**Parts of the exercise**
1) In the account of Dr. Carole Gerson's visit to Mt. Allison, what was the title of her talk to the ENGL 4921 seminar?
2) Pick up the account of Dr. Carole Gerson's visit to Mt. Allison after its final sentence and keep writing.

**Text segment**
Dr. Carole Gerson of the Department of English at Simon Fraser University was the Centre’s first Visiting Scholar of the 2003-04 season. Dr. Gerson's research interests include Canadian women writers and Canadian literary history which have led to a collaboration with historian Veronica Strong-Boag to produce two books on Pauline Johnson. During her week at Mt. Allison, Dr. Gerson addressed Dr. Carrie MacMillan’s seminar, ENGL 4921 (Gender and Sexual Anxiety in the Literature of the Fin de Siecle) on the subject of "Wild Colonial Girls: New Women of the Empire." This was an illustrated talk that included cartoons of the New Woman from such periodicals as Punch. Several authors included in the course were discussed in the lecture, such as Sara Jeannette Duncan and Olive Schreiner. The presentation generated a lively discussion in a class of twelve fourth-year English and Women's Studies students. Later in the week Dr. Gerson presented her recent research into images of the "New Woman" of the 1890s to students in Dr. Dorothy Shosktak’s English 3651 class (Literature by Women to the Twentieth Century), and also visited Shostak’s English 2801 class (Introduction to Canadian Literature), where she discussed with students issues related to the canonicity of Ondaatje's In the Skin of a Lion, especially with respect to the role CBC Radio has played in popularizing the novel with its "Canada Reads" contest. Dr. Gerson discussed the place of Toronto in our imaginative geographies of Canada, and the role of women in the novel. Finally Dr. Gerson addressed an introductory English class on the relationship between the historical Susanna Moodie and Margaret Atwood’s fictional construction of the writer in The Journals of Susanna Moodie.

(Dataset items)
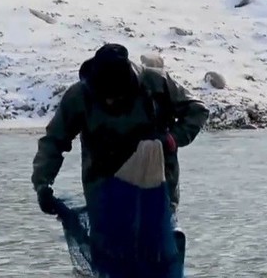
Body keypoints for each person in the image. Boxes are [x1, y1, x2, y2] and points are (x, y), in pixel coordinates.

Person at [30, 43, 209, 223]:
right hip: (103, 192)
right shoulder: (79, 97)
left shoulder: (156, 84)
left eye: (116, 97)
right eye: (104, 96)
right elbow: (53, 141)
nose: (109, 101)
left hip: (157, 188)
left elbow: (197, 110)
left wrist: (173, 139)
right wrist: (42, 184)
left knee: (157, 241)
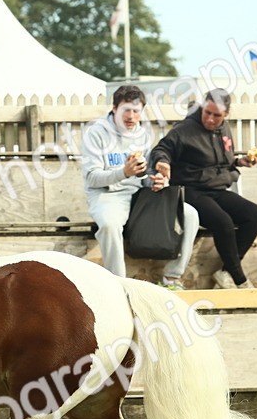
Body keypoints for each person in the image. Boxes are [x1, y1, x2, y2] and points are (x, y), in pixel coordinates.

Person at [81, 85, 200, 290]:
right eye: (126, 110)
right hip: (107, 196)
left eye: (136, 111)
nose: (131, 116)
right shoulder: (95, 133)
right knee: (109, 225)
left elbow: (144, 176)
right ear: (114, 108)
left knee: (190, 214)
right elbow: (91, 178)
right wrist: (123, 172)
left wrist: (157, 181)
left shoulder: (143, 135)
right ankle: (119, 285)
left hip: (137, 195)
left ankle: (172, 278)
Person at [148, 88, 257, 289]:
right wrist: (162, 163)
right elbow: (161, 149)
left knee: (254, 214)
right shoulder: (184, 129)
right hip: (189, 189)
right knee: (223, 222)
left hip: (216, 189)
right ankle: (239, 279)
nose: (210, 119)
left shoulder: (224, 129)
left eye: (216, 115)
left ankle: (225, 272)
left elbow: (220, 162)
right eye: (206, 112)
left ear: (226, 115)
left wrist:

**Responses**
1) "Wild Colonial Girls: New Women of the Empire."

2)
Among Dr. Gerson’s many publications are Paddling Her Own Canoe: Times and Texts of E. Pauline Johnson, Tekahionwake (University of Toronto Press, 2000), and E. Pauline Johnson (Tekahionwake): Collected Poems and Selected Prose (University of Toronto Press, 2002). Dr. Gerson is a member of the cross-Canada editorial team working on The History of the Book in Canada / Histoire du livre et du l'imprimé au Canada, for which she is co-editing Volume III (1918-80) with Jacques Michon.
Dr. Lisa Young, Professor of Political Science at the University of Calgary was the second Visiting Scholar to the Centre in late October. Dr. Young has published several books on Canadian politics including the widely acclaimed Feminists and Party Politics. During her stay she spoke with classes and colleagues and gave a public lecture entitled “Is One-Quarter Enough? Women’s Representation in Canadian Politics.”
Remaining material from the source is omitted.